22. August 2023

„Dieses Praktikum hat mir Türen geöffnet“

Sabrina Vahldiek (24) hat sieben Monate als Praktikantin mein Team in Brüssel unterstützt. Lest hier, was sie gelernt, gemacht und verdient hat. Wollt ihr auch Arbeitserfahrungen in den Institutionen der EU sammeln? Dann lest von Sabrina, was euch erwartet. 

 

Warum wolltest du ein Praktikum im Europaparlament machen?  

 

Sabrina: Das Parlament vertritt alle Bürger*innen in der Europäischen Union, das ist superspannend. Außerdem habe ich mich in meinem Studium intensiv mit dem europäischen Gesetzgebungsprozess beschäftigt: Wie arbeiten das Parlament und die anderen Institutionen? Wie nehmen Lobbygruppen Einfluss? Das wollte ich mir real ansehen. In Münster habe ich auch einmal eine Simulation des Europäischen Parlaments für Schüler*innen organisiert, und im vergangenen Sommer durfte ich selbst bei einer solchen Simulation in Kanada in die Rolle einer Abgeordneten schlüpfen. Das hat viel Spaß gemacht. 

 

Und wie war der Realitäts-Check?

####################

- **Aufgaben**:
a) Gib den Textauszug von „Sabrina: Das Parlament“ bis „viel Spaß gemacht.“ wieder und tausche dabei „Kanada“ gegen „Irland“ aus.
b) Wie lange hat Sabrina Vahldiek laut dem Textauszug als Praktikantin das Team in Brüssel unterstützt?
Die Einträge spielen hierfür keine Rolle.

(Gespeicherte Dateneinträge)
####################

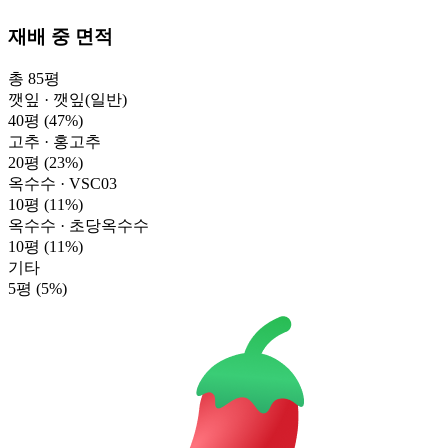
재배 중 면적
총 85평
깻잎 · 깻잎(일반)
40평
(47%)
고추 · 홍고추
20평
(23%)
옥수수 · VSC03
10평
(11%)
옥수수 · 초당옥수수
10평
(11%)
기타
5평
(5%)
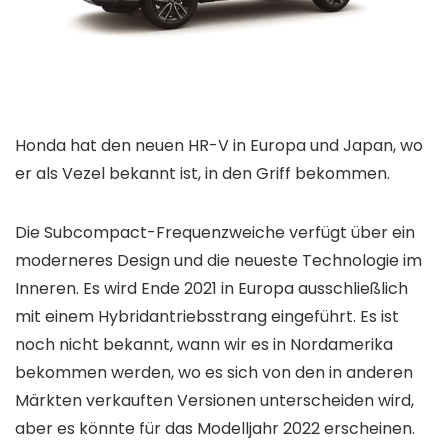
Honda hat den neuen HR-V in Europa und Japan, wo
er als Vezel bekannt ist, in den Griff bekommen.
Die Subcompact-Frequenzweiche verfügt über ein
moderneres Design und die neueste Technologie im
Inneren. Es wird Ende 2021 in Europa ausschließlich
mit einem Hybridantriebsstrang eingeführt. Es ist
noch nicht bekannt, wann wir es in Nordamerika
bekommen werden, wo es sich von den in anderen
Märkten verkauften Versionen unterscheiden wird,
aber es könnte für das Modelljahr 2022 erscheinen.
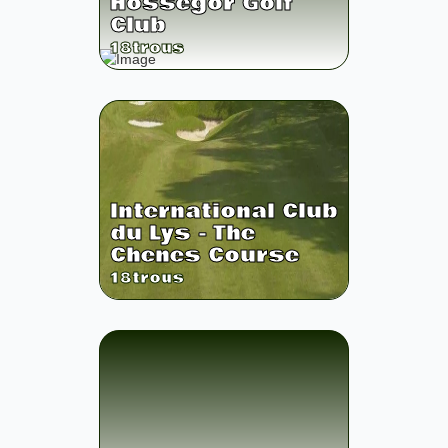
Hossegor Golf
Club
18
trous
International Club
du Lys - The
Chenes Course
18
trous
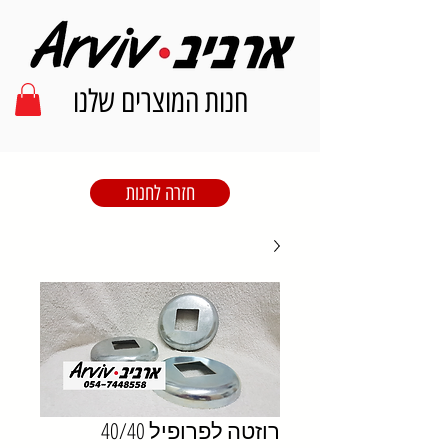
חנות המוצרים שלנו
חזרה לחנות
רוזטה לפרופיל 40/40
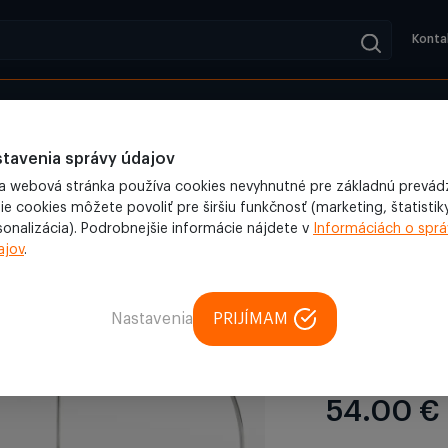
Konta
adené
Blog
o gril
/
Stojan na kura 23'' pre gril Kamado
tavenia správy údajov
a webová stránka používa cookies nevyhnutné pre základnú prevád
ie cookies môžete povoliť pre širšiu funkčnosť (marketing, štatistiky
sonalizácia). Podrobnejšie informácie nájdete v
Informáciách o sprá
Gril
ajov
.
Stojan na 
Kamado
Nastavenia
PRIJÍMAM
5 (1 rec
54.00 €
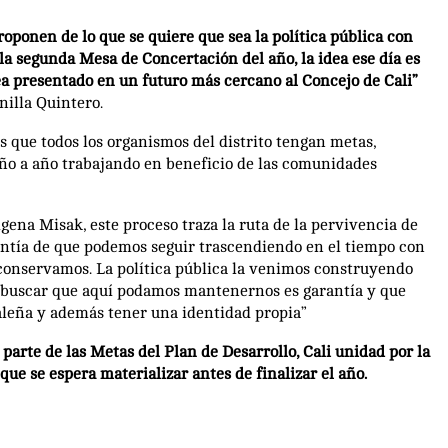
oponen de lo que se quiere que sea la política pública con
a segunda Mesa de Concertación del año, la idea ese día es
ea presentado en un futuro más cercano al Concejo de Cali”
nilla Quintero.
es que todos los organismos del distrito tengan metas,
año a año trabajando en beneficio de las comunidades
ena Misak, este proceso traza la ruta de la pervivencia de
rantía de que podemos seguir trascendiendo en el tiempo con
 conservamos. La política pública la venimos construyendo
 buscar que aquí podamos mantenernos es garantía y que
aleña y además tener una identidad propia”
parte de las Metas del Plan de Desarrollo, Cali unidad por la
ue se espera materializar antes de finalizar el año.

####################

- **Lösungen**:
a)
Sabrina: Das Parlament vertritt alle Bürger*innen in der Europäischen Union, das ist superspannend. Außerdem habe ich mich in meinem Studium intensiv mit dem europäischen Gesetzgebungsprozess beschäftigt: Wie arbeiten das Parlament und die anderen Institutionen? Wie nehmen Lobbygruppen Einfluss? Das wollte ich mir real ansehen. In Münster habe ich auch einmal eine Simulation des Europäischen Parlaments für Schüler*innen organisiert, und im vergangenen Sommer durfte ich selbst bei einer solchen Simulation in Irland in die Rolle einer Abgeordneten schlüpfen. Das hat viel Spaß gemacht.

b) Sieben Monate.